As with so many issues relating to search engine rankings, what we really know about how Google and other engines handle both legitimate three-way linking and deliberate three-way abuse attempts is more a matter of conjecture, circumstantial evidence and anecdotal tales of horror than it is of hard facts. In particular, little is known about the direct effect of three-way linking on those sites at the reciprocal ends of the triangle - in the above example, that's "you" the person who "bought" the three-for-one linking deal.

According to some search engine optimization experts, search engines only take punitive action against sites benefiting from the one-way links, others contend that even the sites providing the links can be down-rated at least slightly by participating in the practice.

Frankly, it probably doesn't matter. Three-way linking of the types described above is almost certainly going to diminish your Google page ranking at least slightly because it invariably produces both forward and backward links that have little or no relevance to the content on your site. And content, relevant content, is, especially as far as Google is concerned, king. In fact, there is only one place in which good quality, highly relevant onsite and linked content is more important than it is in Google's virtual brain and that is in the flesh, blood and neural pathways of your customers' and potential customers' hearts and minds.

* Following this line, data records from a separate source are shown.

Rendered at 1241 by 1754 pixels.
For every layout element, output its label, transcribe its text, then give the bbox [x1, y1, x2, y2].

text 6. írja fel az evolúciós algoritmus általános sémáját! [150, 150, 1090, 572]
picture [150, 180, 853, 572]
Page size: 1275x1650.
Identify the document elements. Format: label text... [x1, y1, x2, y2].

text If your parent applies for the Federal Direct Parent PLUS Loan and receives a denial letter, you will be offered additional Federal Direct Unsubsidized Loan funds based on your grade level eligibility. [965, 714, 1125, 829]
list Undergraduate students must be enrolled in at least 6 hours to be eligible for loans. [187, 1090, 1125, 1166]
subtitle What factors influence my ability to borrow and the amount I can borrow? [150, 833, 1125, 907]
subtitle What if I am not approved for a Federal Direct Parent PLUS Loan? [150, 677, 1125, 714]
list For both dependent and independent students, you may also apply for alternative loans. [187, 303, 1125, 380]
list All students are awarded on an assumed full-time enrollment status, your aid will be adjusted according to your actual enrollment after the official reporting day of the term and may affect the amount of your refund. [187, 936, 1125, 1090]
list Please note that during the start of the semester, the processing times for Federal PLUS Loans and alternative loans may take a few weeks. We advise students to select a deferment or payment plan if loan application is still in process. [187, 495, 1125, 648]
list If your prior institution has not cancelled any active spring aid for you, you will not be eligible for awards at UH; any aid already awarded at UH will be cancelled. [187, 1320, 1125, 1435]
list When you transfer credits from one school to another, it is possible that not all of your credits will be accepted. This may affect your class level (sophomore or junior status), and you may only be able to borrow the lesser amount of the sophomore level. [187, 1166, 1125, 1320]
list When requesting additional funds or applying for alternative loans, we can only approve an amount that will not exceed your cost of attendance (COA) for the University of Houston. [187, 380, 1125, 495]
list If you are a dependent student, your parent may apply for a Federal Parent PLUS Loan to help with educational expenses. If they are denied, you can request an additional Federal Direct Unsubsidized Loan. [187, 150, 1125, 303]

Considering the heavy opaque veil cloaking so many search-engine operations, it's probably best to view three-way linking with the same degree of skepticism you'd apply to any new strategy alleged to produce substantial search engine gain without any of the pain associated with upgrading your site and its contents.

The reason to be skeptical is evident: When it comes to linking and search-engine rankings, discretion is by far the better path of valor. Getting away with cheating is not nearly as easy today as it once was and getting caught can be very expensive in terms of reduced search engine-generated traffic.